# [Problem statement]
Since the pictures are not wanted, retype the listing below exactly and without them.

# [Available data]
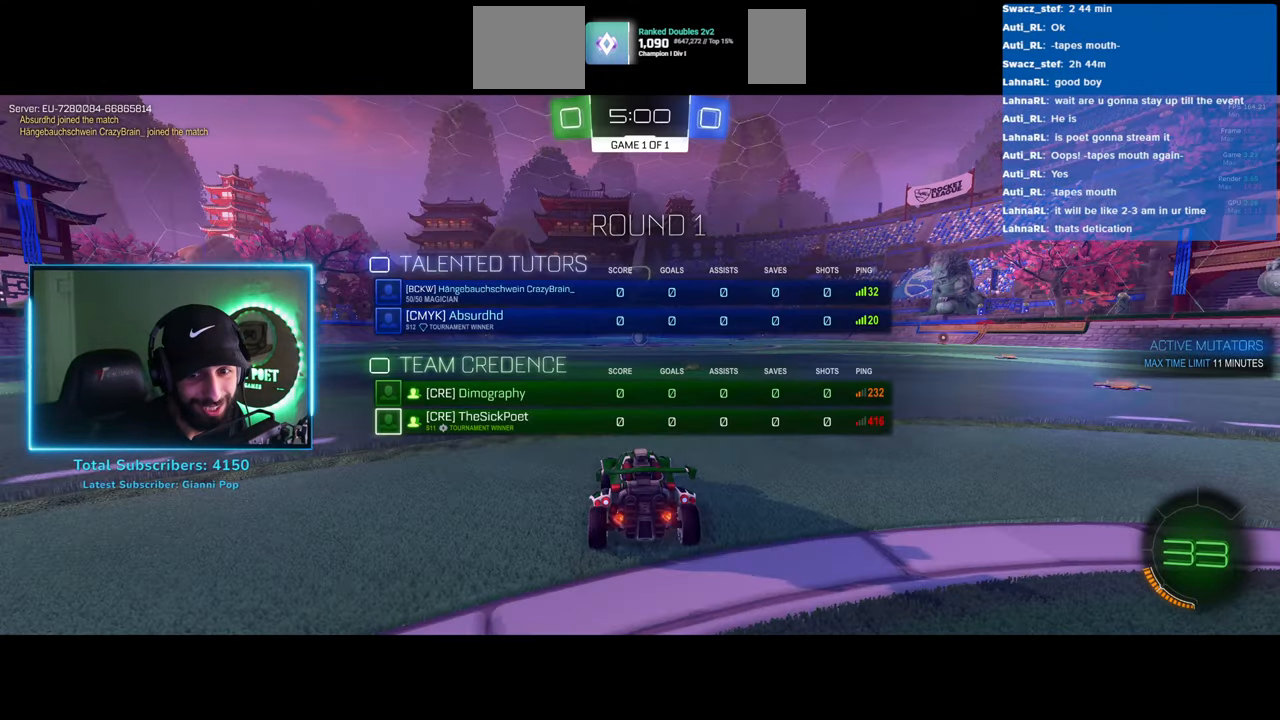
{"keys": ["w"], "mouse": [], "events": [[33, "mouse_wheel", "down"], [67, "mouse_wheel", "up"]]}
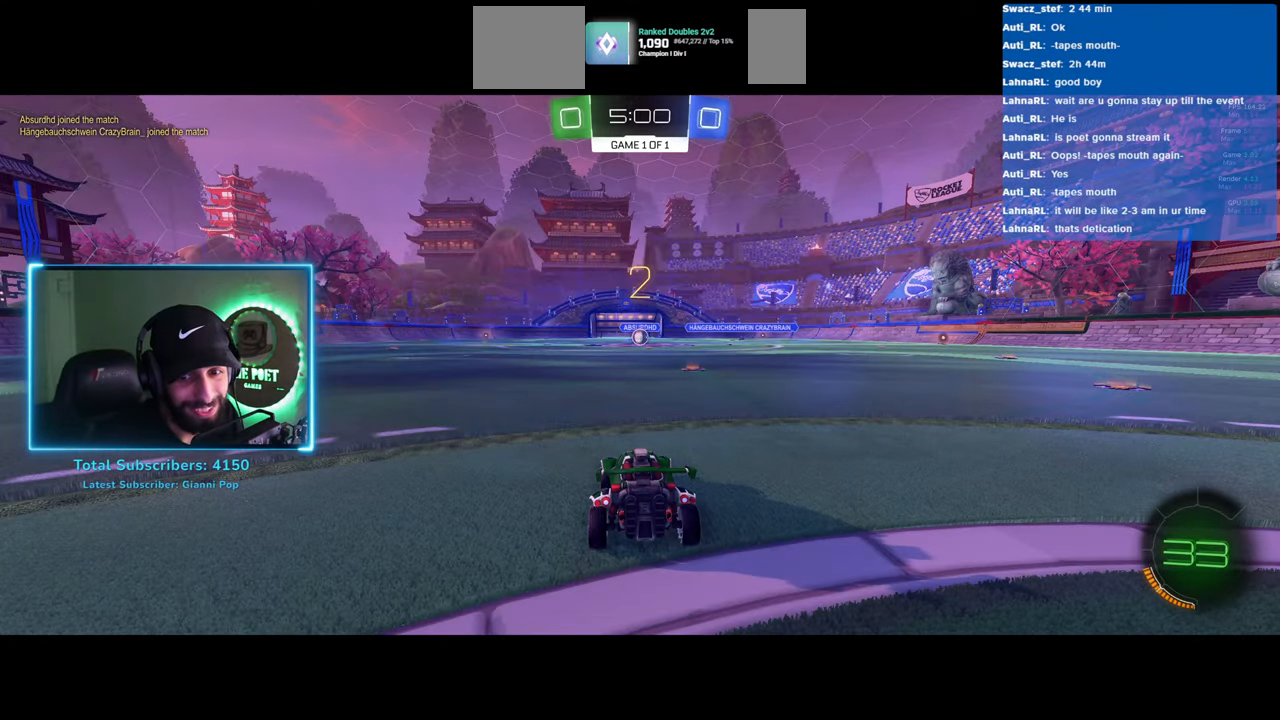
{"keys": ["w"], "mouse": ["left"], "events": [[333, "mouse_left", "down"]]}
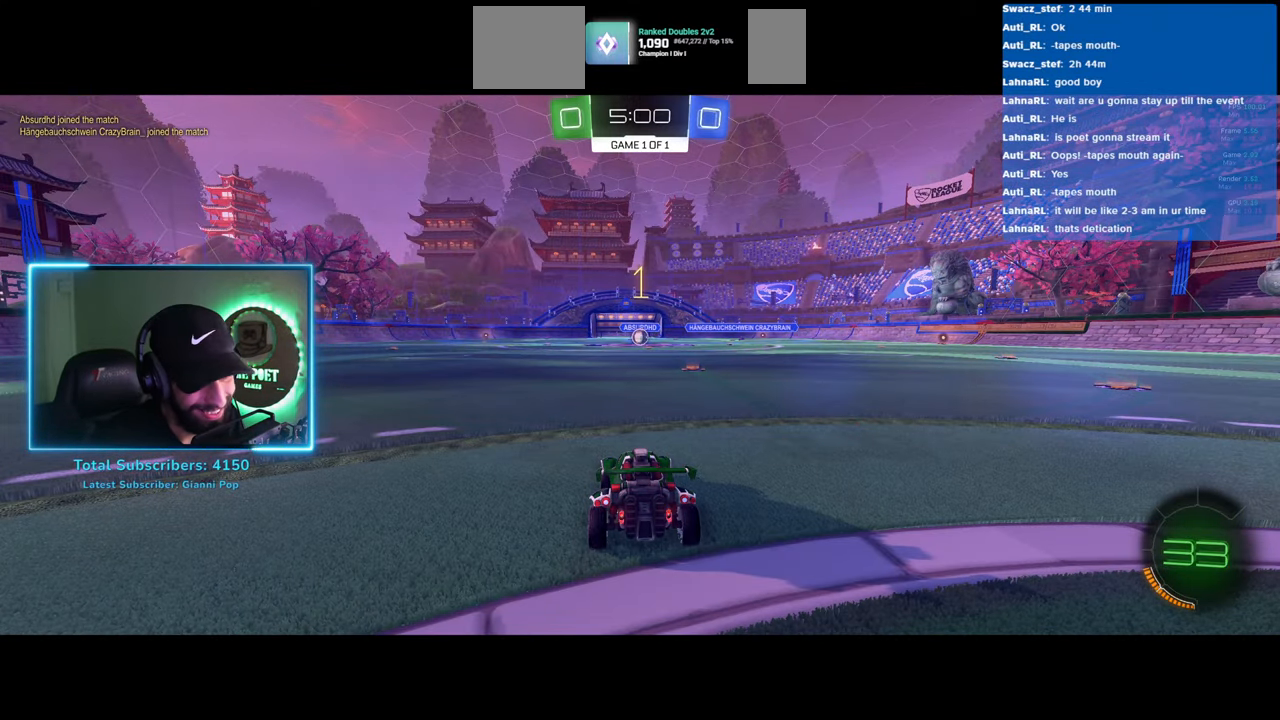
{"keys": ["d", "w"], "mouse": [], "events": [[200, "mouse_left", "up"], [283, "d", "down"]]}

# [Expected answer]
{"keys": ["w"], "mouse": [], "events": [[33, "mouse_wheel", "down"], [67, "mouse_wheel", "up"]]}
{"keys": ["w"], "mouse": ["left"], "events": [[333, "mouse_left", "down"]]}
{"keys": ["d", "w"], "mouse": [], "events": [[200, "mouse_left", "up"], [283, "d", "down"]]}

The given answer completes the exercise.